• [LISTA DE TAREFAS]
**A)** Liste, sem repetições, todas as expressões que aparecem entre aspas no texto sobre dogma.
**B)** Copie do texto sobre dogma o trecho que começa em "O preconceito, já" e segue até "é apenas preconceito.".
**C)** Responda às perguntas abaixo com base no texto sobre dogma.
(i) O que as pessoas tendem sempre a preferir?
(ii) O que é apresentado como um bom exemplo de dogmatismo?
(iii) Por falta de quê peca o raciocínio de quem dá respostas simplistas?

• [TRECHO DO TEXTO]
-------------------------

É compreensível que o senso comum não faça distinção entre pressuposto e dogma. Ambos são conceitos da mesma natureza, que só assumem posturas opostas em sua forma de apresentação. As pessoas tendem sempre a preferir o conforto da certeza. As boas respostas, para elas, são as que se resumem a “sim ou não”. A possibilidade, a dúvida, é vista como uma fraqueza, uma falta de fibra em definir um posicionamento. Por vezes isso pode ser verdade, mas em muitas situações a dúvida é preferível. É comum nos depararmos em nosso cotidiano com perguntas como “Você acredita em vida extraterrestre?”. A grande maioria das pessoas se preocupa em dar uma resposta do tipo “sim ou não”. Tanto as respostas quanto a própria pergunta não percebem, naturalmente, que a questão não se trata de opinião pessoal, de fé, mas sim de que argumentos podemos reunir a favor de um lado e de outro. A conclusão deve ser imparcial, e não baseada no “achismo” de cada um. Ao fornecerem respostas simplistas como no exemplo em que propus, as pessoas estão proferindo dogmas. Estão assumindo como verdadeira, ou provavelmente verdadeira, uma conclusão sem fundamento, baseada apenas em alguma intuição pessoal. Esse raciocínio peca por falta de honestidade intelectual.

O preconceito, já usado aqui como ilustração, é um bom exemplo de dogmatismo. Costuma-se pensar que o que o define como tal são as generalizações, mas estas não seriam preconceituosas se fossem verdadeiras. Logo, é o dogma que o caracteriza. É a insistência em não se dobrar, em não aceitar-se como equivocado diante do conjunto de evidências que nos proporciona a realidade. E da mesma forma que o dogma, o preconceito também deixa de existir caso admita que é apenas preconceito.

-------------------------

• [DADOS FORNECIDOS]
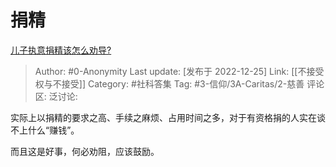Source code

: # 捐精
[儿子执意捐精该怎么劝导?](https://www.zhihu.com/question/36410707/answer/2814697641)

> Author: #0-Anonymity
> Last update: [发布于 2022-12-25]
> Link: [[不接受权与不接受]]
> Category: #社科答集
> Tag: #3-信仰/3A-Caritas/2-慈善
> 评论区:
> 泛讨论:

实际上以捐精的要求之高、手续之麻烦、占用时间之多，对于有资格捐的人实在谈不上什么“赚钱”。

而且这是好事，何必劝阻，应该鼓励。
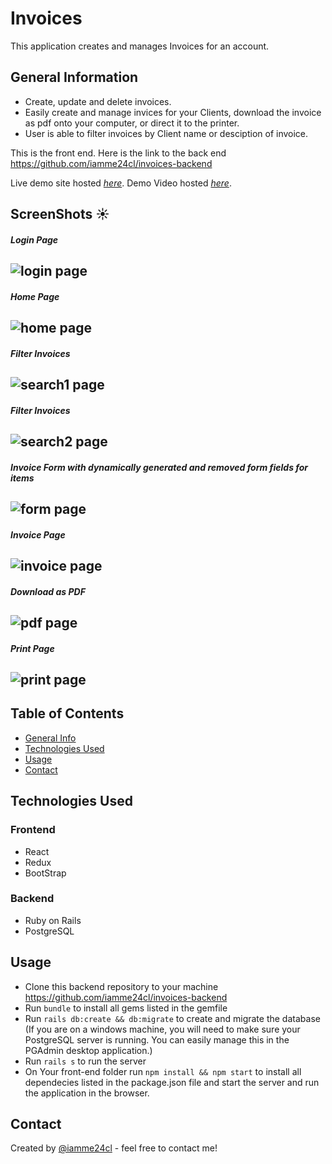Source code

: # Invoices
This application creates and manages Invoices for an account.
## General Information
- Create, update and delete invoices.
- Easily create and manage invices for your Clients, download the invoice as pdf onto your computer, or direct it to the printer.
- User is able to filter invoices by Client name or desciption of invoice.

This is the front end. Here is the link to the back end https://github.com/iamme24cl/invoices-backend

Live demo site hosted [_here_](https://my-invoices.netlify.app/). Demo Video hosted [_here_](https://www.loom.com/share/4c4f5df831e14e61827c769807e2b9e4?sharedAppSource=personal_library).

## ScreenShots :sunny:
##### Login Page
![login page](demo-images/login-page.png)
--
##### Home Page
![home page](demo-images/home-page.png)
--
##### Filter Invoices
![search1 page](demo-images/search-1.png)
--
##### Filter Invoices
![search2 page](demo-images/search-2.png)
--
##### Invoice Form with dynamically generated and removed form fields for items
![form page](demo-images/invoice-form.png)
--
##### Invoice Page
![invoice page](demo-images/invoice.png)
--
##### Download as PDF
![pdf page](demo-images/pdf-page.png)
--
##### Print Page
![print page](demo-images/print-page.png)
--

## Table of Contents
* [General Info](#general-information)
* [Technologies Used](#technologies-used)
* [Usage](#usage)
* [Contact](#contact)


## Technologies Used
### Frontend
* React
* Redux
* BootStrap
### Backend 
* Ruby on Rails
* PostgreSQL


## Usage
* Clone this backend repository to your machine  https://github.com/iamme24cl/invoices-backend
* Run `bundle` to install all gems listed in the gemfile
* Run `rails db:create && db:migrate` to create and migrate the database (If you are on a windows machine, you will need to make sure your PostgreSQL server is running. You can easily manage this in the PGAdmin desktop application.)
* Run `rails s` to run the server
* On Your front-end folder run `npm install && npm start` to install all dependecies listed in the package.json file and start the server and run the application in the browser.

## Contact
Created by [@iamme24cl](https://github.com/iamme24cl) - feel free to contact me!


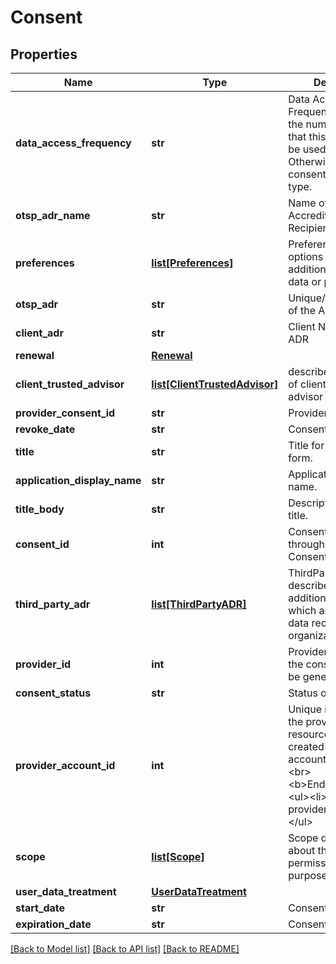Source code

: # Consent


## Properties
Name | Type | Description | Notes
------------ | ------------- | ------------- | -------------
**data_access_frequency** | **str** | Data Access Frequency explains the number of times that this consent can be used.&lt;br&gt; Otherwise called as consent frequency type. | [optional] 
**otsp_adr_name** | **str** | Name of the Accredited Data Recipient/Organization | [optional] 
**preferences** | [**list[Preferences]**](Preferences.md) | Preferences describes options about the additional usage of data or purge data | 
**otsp_adr** | **str** | Unique/Accredition Id of the ADR | [optional] 
**client_adr** | **str** | Client Name of the ADR | 
**renewal** | [**Renewal**](Renewal.md) |  | [optional] 
**client_trusted_advisor** | [**list[ClientTrustedAdvisor]**](ClientTrustedAdvisor.md) | describes information of client trusted advisor | 
**provider_consent_id** | **str** | Provider consent id | [optional] 
**revoke_date** | **str** | Consent revoke date. | 
**title** | **str** | Title for the consent form. | 
**application_display_name** | **str** | Application display name. | 
**title_body** | **str** | Description for the title. | 
**consent_id** | **int** | Consent Id generated through POST Consent. | 
**third_party_adr** | [**list[ThirdPartyADR]**](ThirdPartyADR.md) | ThirdPartyADR describes details of additional parties which are accredited data recipients under organization | [optional] 
**provider_id** | **int** | Provider Id for which the consent needs to be generated. | 
**consent_status** | **str** | Status of the consent. | 
**provider_account_id** | **int** | Unique identifier for the provider account resource. &lt;br&gt;This is created during account addition.&lt;br&gt;&lt;br&gt;&lt;b&gt;Endpoints&lt;/b&gt;:&lt;ul&gt;&lt;li&gt;GET providerAccounts&lt;/li&gt;&lt;/ul&gt; | [optional] [readonly] 
**scope** | [**list[Scope]**](Scope.md) | Scope describes about the consent permissions and their purpose. | 
**user_data_treatment** | [**UserDataTreatment**](UserDataTreatment.md) |  | [optional] 
**start_date** | **str** | Consent start date. | 
**expiration_date** | **str** | Consent expiry date. | 

[[Back to Model list]](../README.md#documentation-for-models) [[Back to API list]](../README.md#documentation-for-api-endpoints) [[Back to README]](../README.md)


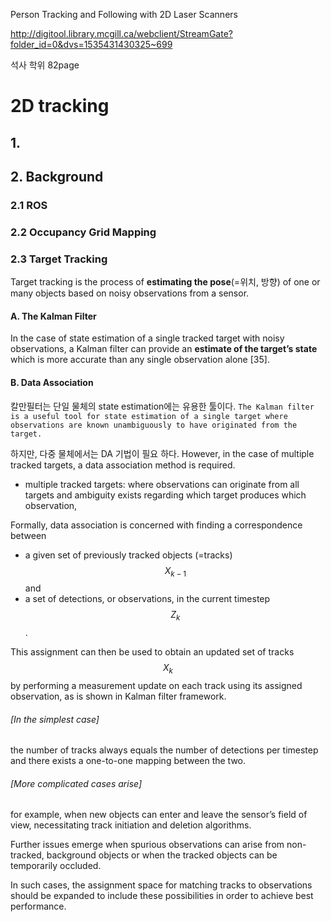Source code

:Person Tracking and Following with 2D Laser Scanners

http://digitool.library.mcgill.ca/webclient/StreamGate?folder_id=0&dvs=1535431430325~699

석사 학위 82page



# 2D tracking

## 1. 


## 2. Background

### 2.1 ROS

### 2.2 Occupancy Grid Mapping

### 2.3 Target Tracking


Target tracking is the process of **estimating the pose**(=위치, 방향) of one or many objects based on noisy observations from a sensor.

#### A. The Kalman Filter

In the case of state estimation of a single tracked target with noisy observations, a Kalman filter can provide an **estimate of the target’s state** which is more accurate than any single observation alone [35]. 

#### B. Data Association

칼만필터는 단일 물체의 state estimation에는 유용한 툴이다. `The Kalman filter is a useful tool for state estimation of a single target where observations are known unambiguously to have originated from the target. `

하지만, 다중 물체에서는 DA 기법이 필요 하다. However, in the case of multiple tracked targets, a data association method is required.
- multiple tracked targets: where observations can originate from all targets and ambiguity exists regarding which target produces which observation,

Formally, data association is concerned with finding a correspondence between 
- a given set of previously tracked objects (=tracks) $$X_{k−1}$$ and 
- a set of detections, or observations, in the current timestep $$Z_k$$.

This assignment can then be used to obtain an updated set of tracks $$X_k$$ by performing a measurement update on each track using its assigned observation, as is shown in Kalman filter framework.


###### [In the simplest case]

the number of tracks always equals the number of detections per timestep and there exists a one-to-one mapping between the two. 

###### [More complicated cases arise] 

for example, when new objects can enter and leave the sensor’s field of view, necessitating track initiation and deletion algorithms. 

Further issues emerge when spurious observations can arise from non-tracked, background objects or when the tracked objects can be temporarily occluded. 

In such cases, the assignment space for matching tracks to observations should be expanded to include these possibilities in order to achieve best performance.

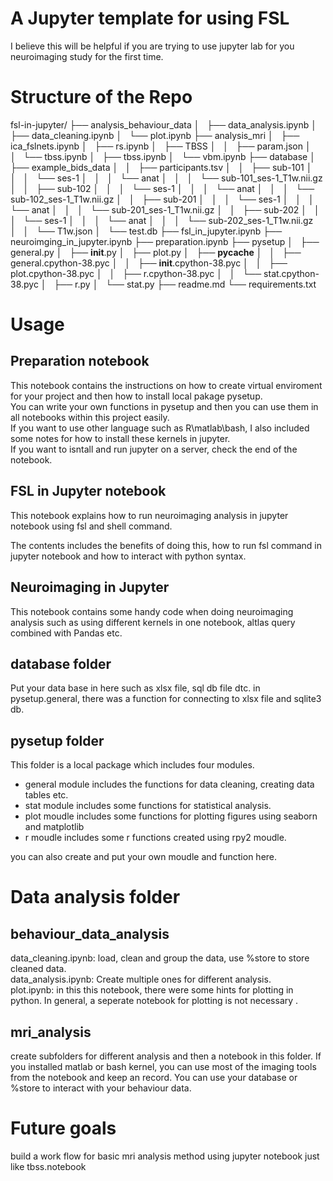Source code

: # A Jupyter template for using FSL
I believe this will be helpful if you are trying to use jupyter lab for you neuroimaging study for the first time.

# Structure of the Repo

fsl-in-jupyter/
├── analysis_behaviour_data
│   ├── data_analysis.ipynb
│   ├── data_cleaning.ipynb
│   └── plot.ipynb
├── analysis_mri
│   ├── ica_fslnets.ipynb
│   ├── rs.ipynb
│   ├── TBSS
│   │   ├── param.json
│   │   └── tbss.ipynb
│   ├── tbss.ipynb
│   └── vbm.ipynb
├── database
│   ├── example_bids_data
│   │   ├── participants.tsv
│   │   ├── sub-101
│   │   │   └── ses-1
│   │   │       └── anat
│   │   │           └── sub-101_ses-1_T1w.nii.gz
│   │   ├── sub-102
│   │   │   └── ses-1
│   │   │       └── anat
│   │   │           └── sub-102_ses-1_T1w.nii.gz
│   │   ├── sub-201
│   │   │   └── ses-1
│   │   │       └── anat
│   │   │           └── sub-201_ses-1_T1w.nii.gz
│   │   ├── sub-202
│   │   │   └── ses-1
│   │   │       └── anat
│   │   │           └── sub-202_ses-1_T1w.nii.gz
│   │   └── T1w.json
│   └── test.db
├── fsl_in_jupyter.ipynb
├── neuroimging_in_jupyter.ipynb
├── preparation.ipynb
├── pysetup
│   ├── general.py
│   ├── __init__.py
│   ├── plot.py
│   ├── __pycache__
│   │   ├── general.cpython-38.pyc
│   │   ├── __init__.cpython-38.pyc
│   │   ├── plot.cpython-38.pyc
│   │   ├── r.cpython-38.pyc
│   │   └── stat.cpython-38.pyc
│   ├── r.py
│   └── stat.py
├── readme.md
└── requirements.txt

# Usage
## Preparation notebook
This notebook contains the instructions on how to create virtual enviroment for your project and then how to install local pakage pysetup.    
You can write your own functions in pysetup and then you can use them in all notebooks within this project easily.     
If you want to use other language such as R\matlab\bash, I also included some notes for how to install these kernels in jupyter.     
If you want to isntall and run jupyter on a server, check the end of the notebook.

## FSL in Jupyter notebook
This notebook explains how to run neuroimaging analysis in jupyter notebook using fsl and shell command.

The contents includes the benefits of doing this, how to run fsl command in jupyter notebook and 
how to interact with python syntax.
## Neuroimaging in Jupyter
This notebook contains some handy code when doing neuroimaging analysis such as using different kernels in one notebook, altlas query combined with Pandas etc.


## database folder
Put your data base in here such as xlsx file, sql db file dtc. in pysetup.general, there was a function for connecting to xlsx file and sqlite3 db.

## pysetup folder
This folder is a local package which includes four modules. 
* general module includes the functions for data cleaning, creating data tables etc.
* stat module includes some functions for statistical analysis.
* plot moudle includes some functions for plotting figures using seaborn and matplotlib
* r moudle includes some r functions created using rpy2 moudle.

you can also create and put your own moudle and function here.

# Data analysis folder
## behaviour_data_analysis
data_cleaning.ipynb: load, clean and group the data, use %store to store cleaned data.    
data_analysis.ipynb: Create multiple ones for different analysis.     
plot.ipynb: in this this notebook, there were some hints for plotting in python. 
In general, a seperate notebook for plotting is not necessary .

## mri_analysis
create subfolders for different analysis and then a notebook in this folder.
If you installed matlab or bash kernel, you can use most of
the imaging tools from the notebook and keep an record. 
You can use your database or %store to interact with your behaviour data. 

# Future goals
build a work flow for basic mri analysis method using jupyter notebook just like tbss.notebook

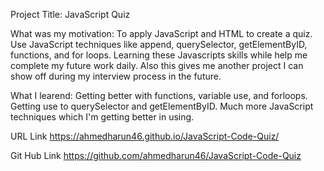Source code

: Project Title: JavaScript Quiz

What was my motivation: To apply JavaScript and HTML to create a quiz. Use JavaScript techniques like append, querySelector, getElementByID, functions, and for loops. Learning these Javascripts skills while help me complete my future work daily. Also this gives me another project I can show off during my interview process in the future.

What I learend: Getting better with functions, variable use, and forloops. Getting use to querySelector and getElementByID. Much more JavaScript techniques which I'm getting better in using. 


URL Link https://ahmedharun46.github.io/JavaScript-Code-Quiz/


Git Hub Link https://github.com/ahmedharun46/JavaScript-Code-Quiz

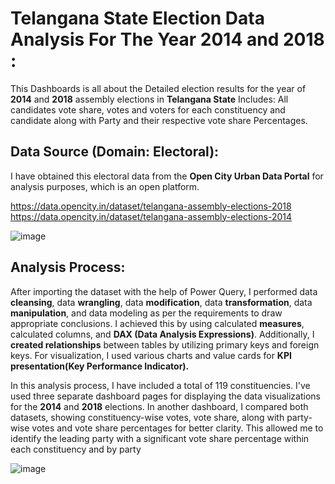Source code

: # **Telangana State Election Data Analysis For The Year 2014 and 2018** :
This Dashboards is all about the Detailed election results for the year of **2014** and **2018** assembly elections in **Telangana State** Includes: All candidates vote share, votes and voters for each constituency and candidate along with Party and their respective vote share Percentages.

## **Data Source** (Domain: Electoral):
I have obtained this electoral data from the **Open City Urban Data Portal** for analysis purposes, which is an open platform.

https://data.opencity.in/dataset/telangana-assembly-elections-2018
https://data.opencity.in/dataset/telangana-assembly-elections-2014

![image](https://github.com/github-aapmor/PowerBI-Reports/assets/149660927/0ad45939-f5cd-4291-b191-1b997caa2752)


## Analysis Process:
After importing the dataset with the help of Power Query, I performed data **cleansing**, data **wrangling**, data **modification**, data **transformation**, data **manipulation**, and data modeling as per the requirements to draw appropriate conclusions. I achieved this by using calculated **measures**, calculated columns, and **DAX (Data Analysis Expressions)**. Additionally, I **created relationships** between tables by utilizing primary keys and foreign keys. For visualization, I used various charts and value cards for **KPI presentation(Key Performance Indicator).**

In this analysis process, I have included a total of 119 constituencies. I've used three separate dashboard pages for displaying the data visualizations for the **2014** and **2018** elections. In another dashboard, I compared both datasets, showing constituency-wise votes, vote share, along with party-wise votes and vote share percentages for better clarity. This allowed me to identify the leading party with a significant vote share percentage within each constituency and by party

![image](https://github.com/github-aapmor/PowerBI-Reports/assets/149660927/c202b80d-9e1a-4bb0-a7db-8a29625c980e) 



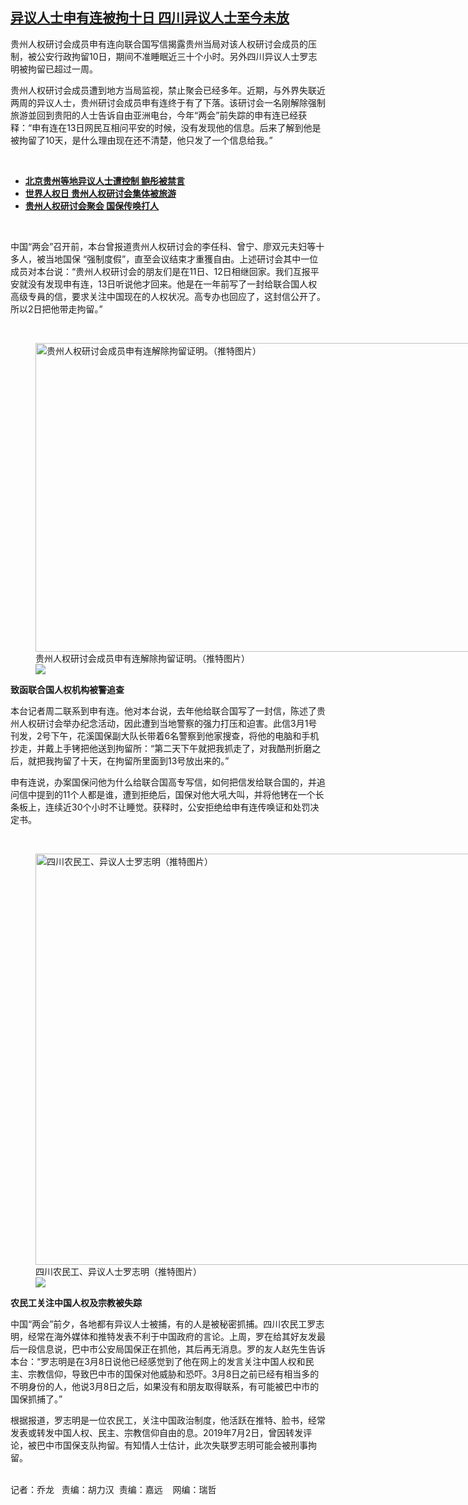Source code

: <!--1615908386000-->
[异议人士申有连被拘十日   四川异议人士至今未放](https://www.rfa.org/mandarin/yataibaodao/renquanfazhi/ql2-03162021072022.html)
------

<p></p><p>贵州人权研讨会成员申有连向联合国写信揭露贵州当局对该人权研讨会成员的压制，被公安行政拘留10日，期间不准睡眠近三十个小时。另外四川异议人士罗志明被拘留已超过一周。</p><p>贵州人权研讨会成员遭到地方当局监视，禁止聚会已经多年。近期，与外界失联近两周的异议人士，贵州研讨会成员申有连终于有了下落。该研讨会一名刚解除强制旅游並回到贵阳的人士告诉自由亚洲电台，今年“两会”前失踪的申有连已经获释：“申有连在13日网民互相问平安的时候，没有发现他的信息。后来了解到他是被拘留了10天，是什么理由现在还不清楚，他只发了一个信息给我。”</p><p><br/></p><ul><li><strong><a href="https://www.rfa.org/mandarin/yataibaodao/renquanfazhi/ql2-03022021071405.html">北京贵州等地异议人士遭控制 鲍彤被禁言</a></strong></li><li><strong><a href="https://www.rfa.org/mandarin/yataibaodao/shehui/ql2-12182019075935.html">世界人权日 贵州人权研讨会集体被旅游</a></strong></li><li><strong><a href="https://www.rfa.org/mandarin/yataibaodao/renquanfazhi/ql2-01152019102832.html">贵州人权研讨会聚会 国保传唤打人</a></strong></li></ul><p><br/></p><p>中国“两会”召开前，本台曾报道贵州人权研讨会的李任科、曾宁、廖双元夫妇等十多人，被当地国保 “强制度假”，直至会议结束才重獲自由。上述研讨会其中一位成员对本台说：“贵州人权研讨会的朋友们是在11日、12日相继回家。我们互报平安就没有发现申有连，13日听说他才回来。他是在一年前写了一封给联合国人权高级专員的信，要求关注中国现在的人权状况。高专办也回应了，这封信公开了。所以2日把他带走拘留。”<strong></strong></p><p><br/></p><p><figure class="image-richtext image-inline captioned" style="width:800px;"><img alt="贵州人权研讨会成员申有连解除拘留证明。（推特图片）" height="494" src="https://www.rfa.org/mandarin/yataibaodao/renquanfazhi/ql2-03162021072022.html/m0316-ql2p3a.jpg/@@images/7ce4c879-3997-4476-9051-c8e62a15be34.jpeg" title="m0316-ql2p3a.jpg" width="800"/><figcaption class="image-caption">贵州人权研讨会成员申有连解除拘留证明。（推特图片）</figcaption><small></small><div id="zoomattribute"><a data-caption="贵州人权研讨会成员申有连解除拘留证明。（推特图片）" data-fancybox="" href="https://www.rfa.org/mandarin/yataibaodao/renquanfazhi/ql2-03162021072022.html/m0316-ql2p3a.jpg" id="single_image" title="贵州人权研讨会成员申有连解除拘留证明。（推特图片）"><img src="/++plone++rfa-resources/img/icon-zoom.png"/></a></div></figure></p><p><strong>致函联合国人权机构被警追查</strong></p><p>本台记者周二联系到申有连。他对本台说，去年他给联合国写了一封信，陈述了贵州人权研讨会举办纪念活动，因此遭到当地警察的强力打压和迫害。此信3月1号刊发，2号下午，花溪国保副大队长带着6名警察到他家搜查，将他的电脑和手机抄走，并戴上手铐把他送到拘留所：“第二天下午就把我抓走了，对我酷刑折磨之后，就把我拘留了十天，在拘留所里面到13号放出来的。”</p><p>申有连说，办案国保问他为什么给联合国高专写信，如何把信发给联合国的，并追问信中提到的11个人都是谁，遭到拒绝后，国保对他大吼大叫，并将他铐在一个长条板上，连续近30个小时不让睡觉。获释时，公安拒绝给申有连传唤证和处罚决定书。<br/><strong></strong></p><p><br/></p><p><figure class="image-richtext image-inline captioned" style="width:1170px;"><img alt="四川农民工、异议人士罗志明（推特图片）" height="658" src="https://www.rfa.org/mandarin/yataibaodao/renquanfazhi/ql2-03162021072022.html/m0316-ql2p2.jpg/@@images/e46c3704-e2a0-492c-bae8-e9da4e47a812.jpeg" title="m0316-ql2p2.jpg" width="1170"/><figcaption class="image-caption">四川农民工、异议人士罗志明（推特图片）</figcaption><small></small><div id="zoomattribute"><a data-caption="四川农民工、异议人士罗志明（推特图片）" data-fancybox="" href="https://www.rfa.org/mandarin/yataibaodao/renquanfazhi/ql2-03162021072022.html/m0316-ql2p2.jpg" id="single_image" title="四川农民工、异议人士罗志明（推特图片）"><img src="/++plone++rfa-resources/img/icon-zoom.png"/></a></div></figure></p><p><strong>农民工关注中国人权及宗教被失踪</strong></p><p>中国“两会”前夕，各地都有异议人士被捕，有的人是被秘密抓捕。四川农民工罗志明，经常在海外媒体和推特发表不利于中国政府的言论。上周，罗在给其好友发最后一段信息说，巴中市公安局国保正在抓他，其后再无消息。罗的友人赵先生告诉本台：“罗志明是在3月8日说他已经感觉到了他在网上的发言关注中国人权和民主、宗教信仰，导致巴中市的国保对他威胁和恐吓。3月8日之前已经有相当多的不明身份的人，他说3月8日之后，如果没有和朋友取得联系，有可能被巴中市的国保抓捕了。”</p><p>根据报道，罗志明是一位农民工，关注中国政治制度，他活跃在推特、脸书，经常发表或转发中国人权、民主、宗教信仰自由的息。2019年7月2日，曾因转发评论，被巴中市国保支队拘留。有知情人士估计，此次失联罗志明可能会被刑事拘留。</p><p><br/>记者：乔龙   责编：胡力汉  责编：嘉远    网编：瑞哲</p>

-------------------------

• [RESPOSTAS DO EXERCÍCIO]
**A)**
sim ou não
Você acredita em vida extraterrestre?
achismo

**B)**
O preconceito, já usado aqui como ilustração, é um bom exemplo de dogmatismo. Costuma-se pensar que o que o define como tal são as generalizações, mas estas não seriam preconceituosas se fossem verdadeiras. Logo, é o dogma que o caracteriza. É a insistência em não se dobrar, em não aceitar-se como equivocado diante do conjunto de evidências que nos proporciona a realidade. E da mesma forma que o dogma, o preconceito também deixa de existir caso admita que é apenas preconceito.

**C)**
(i) O conforto da certeza.
(ii) O preconceito.
(iii) Por falta de honestidade intelectual.